Phermos soudain éleva la voix.
« C'est un peu difficile de faire semblant de ne rien savoir alors que tout est si évident sous mes yeux. Dois-je donc procéder en supposant que vous faisiez autrefois partie de la maison royale Gainers, mon Seigneur ? »
« Je m'attendais à ce que tu trouves la solution un jour ou l'autre. Bien que ton ignorance concernant l'identité de Manau me surprenne. »
Du point de vue de Phermos, entendre qu'il était censé « trouver » seul semblait à la fois impoli et injuste.
« Dans ce cas, pourquoi n'avez-vous rien voulu dire plus tôt ? On dirait que vous prenez plaisir à me tourmenter exprès. »
Et après un court silence, la réponse de Black tarda un peu à arriver.
« ……Je n'avais aucune intention de laisser quiconque le savoir. Mais j'ai été pris au dépourvu par la réapparition soudaine de noms comme Henton et Manau. »
C'était la vérité en entier.
Outre le fait qu'il tentait de maintenir le passé et son identité secrets, il n'avait jamais menti une seule fois à Rienne.
« Je sais que mon nom provoquerait un appel au sang, et je ne le voulais pas. Je ne voulais pas que la princesse Rienne l'apprenne, et j'en ressens encore la même chose……Non, c'est plus que jamais le cas. » Black laissa échapper un long et lourd soupir.
« Je voulais juste reprendre ce qui m'appartenait. Autant que possible. »
Plus de vingt ans s'étaient écoulés, et il n'était pas assez idiot pour croire pouvoir retrouver son poste. Il ne restait plus aucune place pour le nom des Gainers au Nauk, et il ne vivrait plus jamais en tant que prince Fernand. Il ne souhaitait d'ailleurs pas retourner à une vie princière après tout ce temps.

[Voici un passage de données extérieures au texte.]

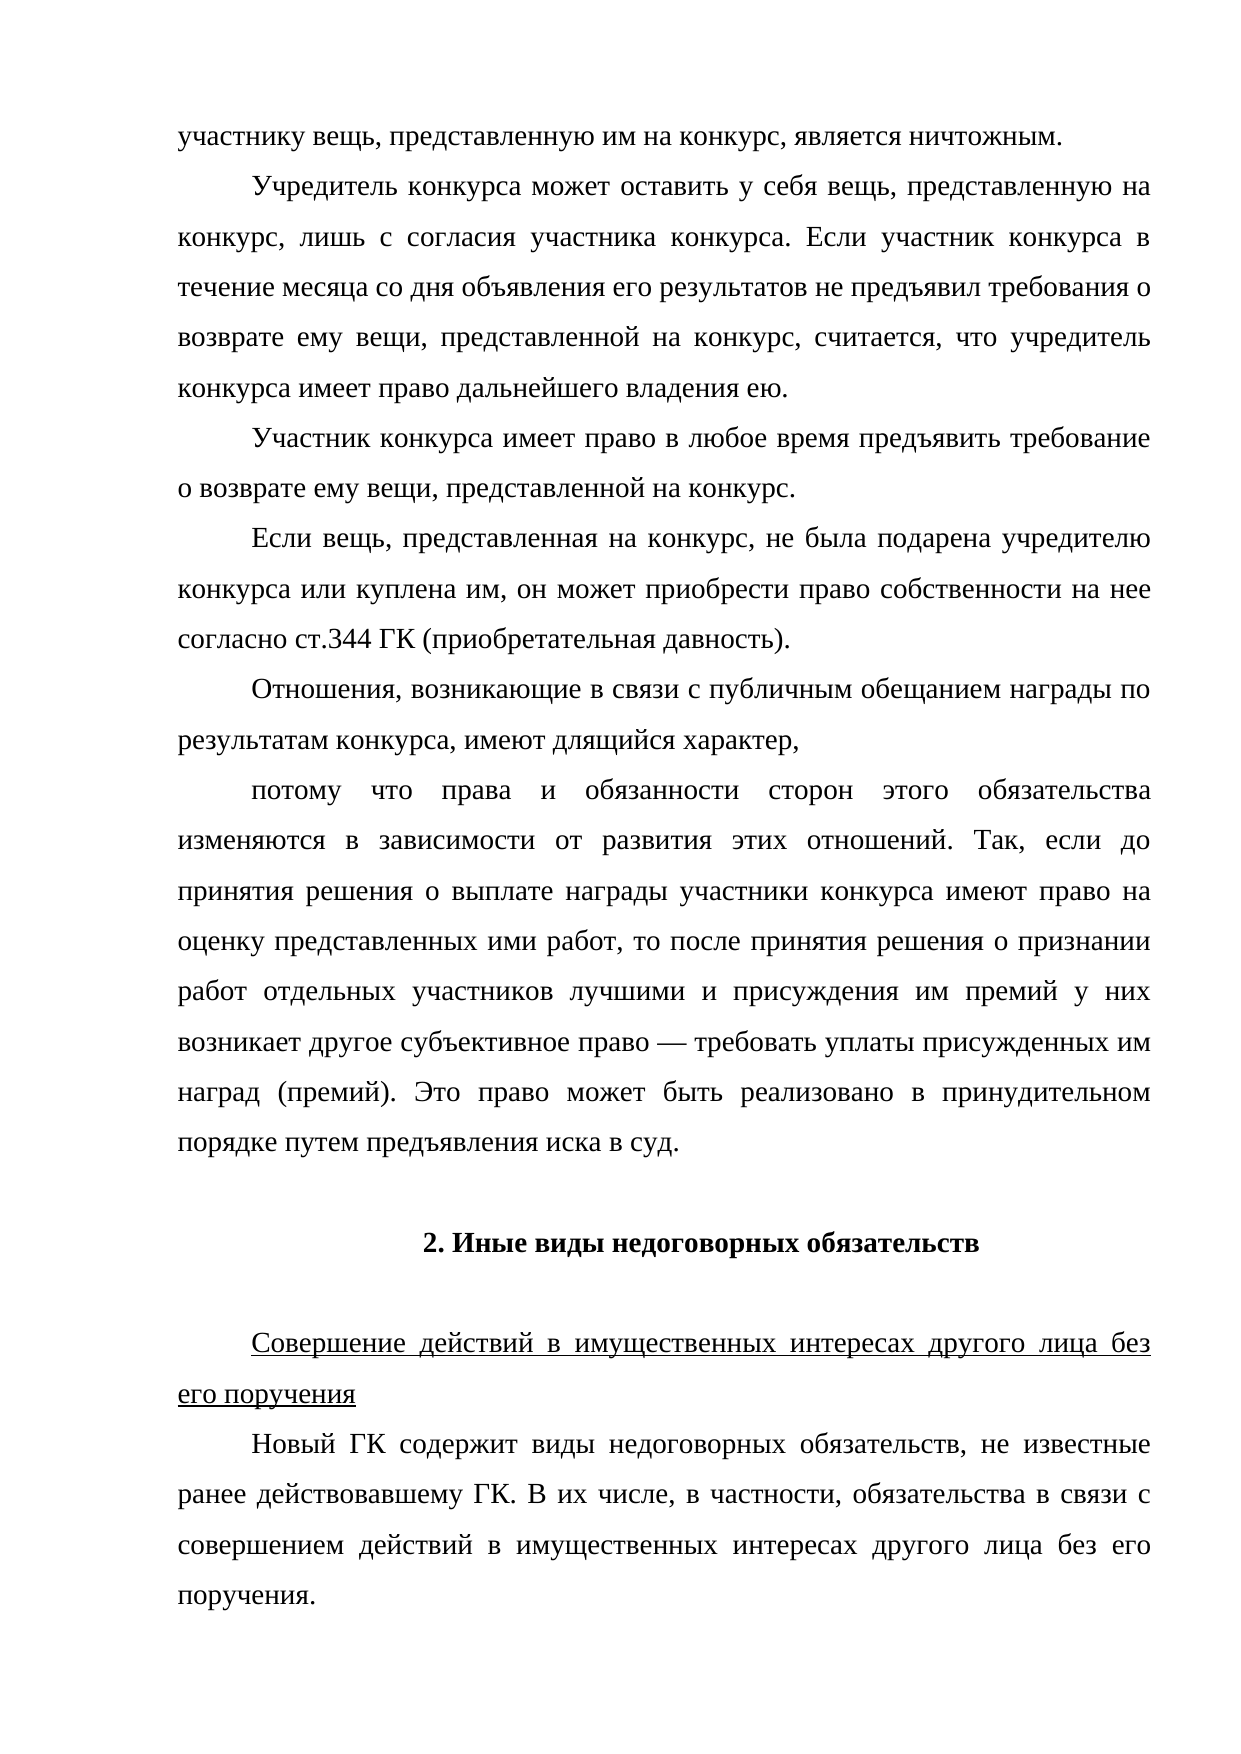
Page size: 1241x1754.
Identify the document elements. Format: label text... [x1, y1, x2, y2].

text Если вещь, представленная на конкурс, не была подарена учредителю конкурса или куплена им, он может приобрести право собственности на нее согласно ст.344 ГК (приобретательная давность). [177, 521, 1152, 655]
text потому что права и обязанности сторон этого обязательства изменяются в зависимости от развития этих отношений. Так, если до принятия решения о выплате награды участники конкурса имеют право на оценку представленных ими работ, то после принятия решения о признании работ отдельных участников лучшими и присуждения им премий у них возникает другое субъективное право — требовать уплаты присужденных им наград (премий). Это право может быть реализовано в принудительном порядке путем предъявления иска в суд. [177, 772, 1152, 1158]
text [177, 118, 1152, 152]
text Совершение действий в имущественных интересах другого лица без его поручения [177, 1326, 1152, 1409]
text 2. Иные виды недоговорных обязательств [177, 1225, 1152, 1258]
text Новый ГК содержит виды недоговорных обязательств, не известные ранее действовавшему ГК. В их числе, в частности, обязательства в связи с совершением действий в имущественных интересах другого лица без его поручения. [177, 1426, 1152, 1611]
text Отношения, возникающие в связи с публичным обещанием награды по результатам конкурса, имеют длящийся характер, [177, 672, 1152, 755]
text Учредитель конкурса может оставить у себя вещь, представленную на конкурс, лишь с согласия участника конкурса. Если участник конкурса в течение месяца со дня объявления его результатов не предъявил требования о возврате ему вещи, представленной на конкурс, считается, что учредитель конкурса имеет право дальнейшего владения ею. [177, 168, 1152, 403]
text Участник конкурса имеет право в любое время предъявить требование о возврате ему вещи, представленной на конкурс. [177, 420, 1152, 504]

La raison pour laquelle il voulait retrouver le contrôle du Nauk relevait de tout autre chose. C'était comme un instinct qui l'appelait chez lui, un instinct qu'il n'avait pas pu couper étant adolescent, bien qu'il y ait essayé. Après tout, il n'était qu'un homme, et tous les humains désirent un endroit où revenir.
Mais en dehors du Nauk, il n'avait aucun autre lieu qu'il puisse considérer comme son foyer.
Et pis encore, il y avait quelque chose venu du passé qui restait auprès de lui, s'accrochant à lui avec une totale persistance.
Bien qu'il ne soit plus du tout la même personne qu'à l'époque, dans le regard de son jeune moi, sa promise était comme une silhouette mystérieuse et délicieuse – infiniment insaisissable cependant tirante vers l'avant, comme si elle l'emportait en un vol lointain hors de sa forêt solitaire.
La citation qui sert de titre à ce chapitre fait généralement référence aux oiseaux, comme les pigeons voyageurs dressés à revenir à un point fixe. Peu importe où ils vont, à quelle distance ils voyagent ou combien de temps ils restent absents, ils possèdent toujours un certain instinct qui les appelle à rentrer « chez eux », pour ainsi dire. C'est l'expression employée par Black pour décrire ses sentiments.